#!/usr/bin/env python
# coding: utf-8

# # Fish sleep and bacteria growth - A review of Statistical Thinking I and II
# > To begin, you'll use two data sets from Caltech researchers to rehash the key points of Statistical Thinking I and II to prepare you for the following case studies! This is the Summary of lecture "Case Studies in Statistical Thinking", via datacamp.
# 
# - toc: true 
# - badges: true
# - comments: true
# - author: Chanseok Kang
# - categories: [Python, Datacamp, Statistics]
# - image: images/bs_rep_semilogy.png

# In[1]:


import pandas as pd
import numpy as np
import matplotlib.pyplot as plt
import seaborn as sns

plt.rcParams['figure.figsize'] = (10, 5)


# ## Case Studies in Statistical Thinking
# - Active bouts: a metric for wakefulness
#     - Active bout: A period of time where a fish is consistently active
#     - Active bout length: Number of consecutive minutes with activity
# - The exponential distribution
#     - Poisson process: The timing of the next event is completely independent of when the previous event happened
#     - Story of Exponential distribution: The waiting time between arrivals of a Poisson process is Exponentially distributed

# ### EDA: Plot ECDFs of active bout length
# An active bout is a stretch of time where a fish is constantly moving. Plot an ECDF of active bout length for the mutant and wild type fish for the seventh night of their lives. The data sets are in the numpy arrays `bout_lengths_wt` and `bout_lengths_mut`. The bout lengths are in units of minutes.

# In[2]:


bout = pd.read_csv('./dataset/gandhi_et_al_bouts.csv', skiprows=4)
bout.head()


# In[3]:


bout_lengths_mut = bout[bout['genotype'] == 'mut']['bout_length'].to_numpy()
bout_lengths_wt = bout[bout['genotype'] == 'wt']['bout_length'].to_numpy()
bout_lengths_het = bout[bout['genotype'] == 'het']['bout_length'].to_numpy()


# In[4]:


import dc_stat_think as dcst

# Generate x and y values for plotting ECDFs
x_wt, y_wt = dcst.ecdf(bout_lengths_wt)
x_mut, y_mut = dcst.ecdf(bout_lengths_mut)

# Plot the ECDFs
_ = plt.plot(x_wt, y_wt, marker='.', linestyle='none')
_ = plt.plot(x_mut, y_mut, marker='.', linestyle='none')

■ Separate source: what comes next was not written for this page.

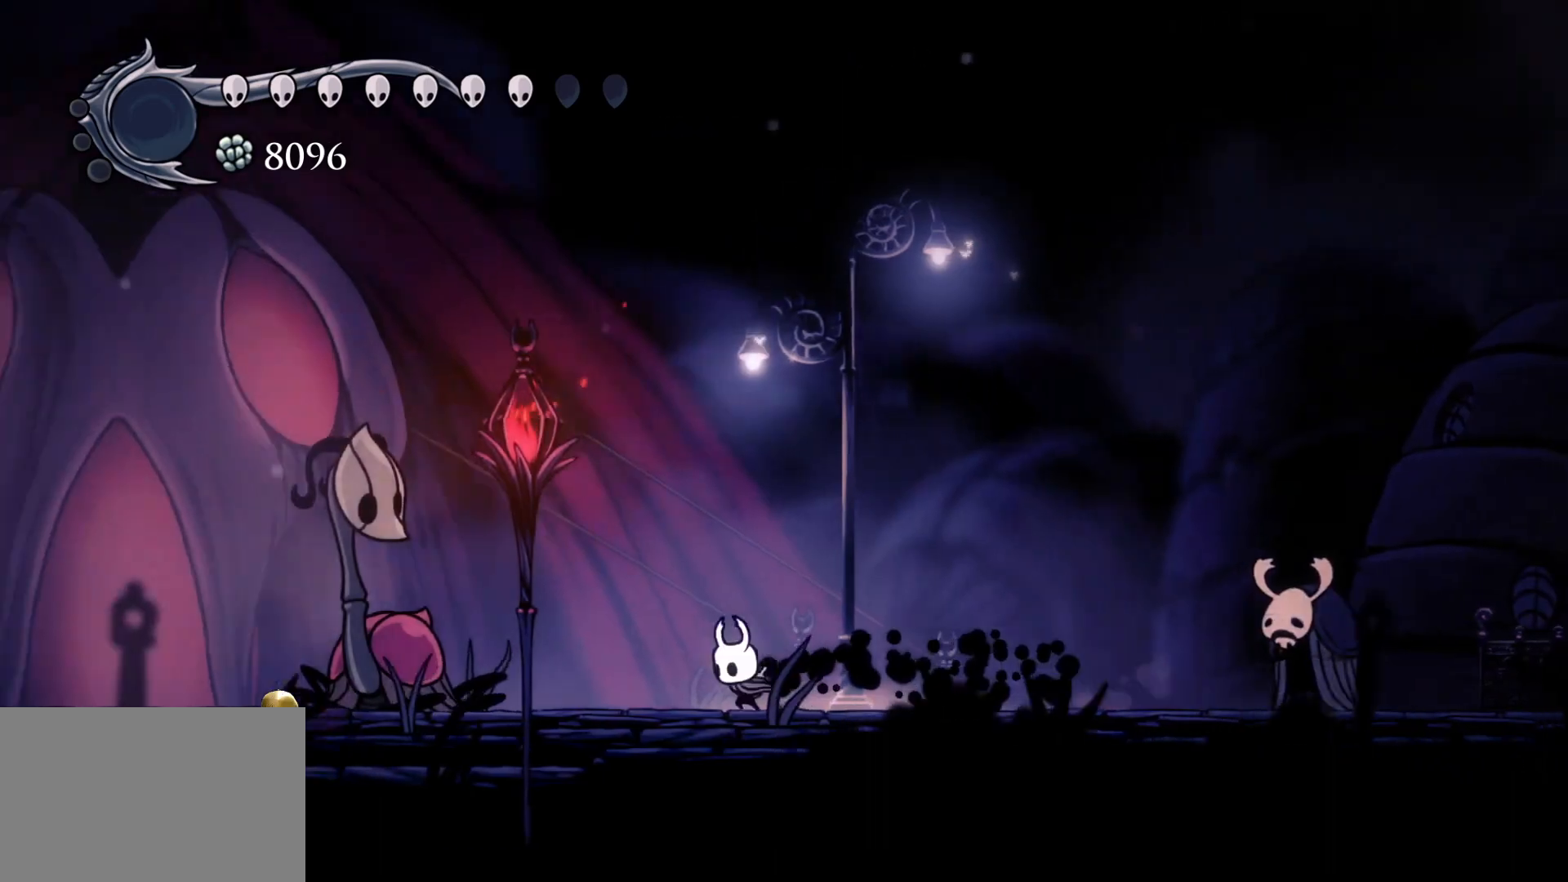
{"keys": ["s"], "mouse": [], "events": []}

# Make a legend, label axes
_ = plt.legend(('wt', 'mut'))
_ = plt.xlabel('active bout length (min)')
_ = plt.ylabel('ECDF')


# ### Interpreting ECDFs and the story
# Q: While a more detailed analysis of distributions is often warranted for careful analyses, you can already get a feel for the distributions and the story behind the data by eyeballing the ECDFs. Which of the following would be the most reasonable statement to make about how the active bout lengths are distributed and what kind of process might be behind exiting the active bout to rest?
# 
# A: The bout lengths appear Exponentially distributed, which implies that exiting an active bout to rest is a Poisson process; the fish have no apparent memory about when they became active.

# ## Bootstrap confidence intervals
# - EDA is the first step
# > "Exploratory data analysis can never be the whole story, but nothing else can serve as a foundation stone - as the first step". - John Tukey
# - Optimal parameter value
#     - Optimal parameter value: The value of the parameter of a probability distribution that best describe the data
#     - Optimal parameter for the Exponential disribution: Computed from the mean of the data
# - Bootstrap replicates
#     - A statistic computed from a bootstrap sample
# - Bootstrap confidence interval
#     - If we repeated measurements over and over again, p% of the observed values would lie within the p% confidence interval

# ### Parameter estimation: active bout length
# Compute the mean active bout length for wild type and mutant, with 95% bootstrap confidence interval. 

# In[5]:


# Compute mean active bout length
mean_wt = np.mean(bout_lengths_wt)
mean_mut = np.mean(bout_lengths_mut)

# Draw bootstrap replicates
bs_reps_wt = dcst.draw_bs_reps(bout_lengths_wt, np.mean, size=10000)
bs_reps_mut = dcst.draw_bs_reps(bout_lengths_mut, np.mean, size=10000)

# Compute a 95% confidence interval
conf_int_wt = np.percentile(bs_reps_wt, [2.5, 97.5])
conf_int_mut = np.percentile(bs_reps_mut, [2.5, 97.5])

# Print the results
print("""
wt:  mean = {0:.3f} min., conf. int. = [{1:.1f}, {2:.1f}] min.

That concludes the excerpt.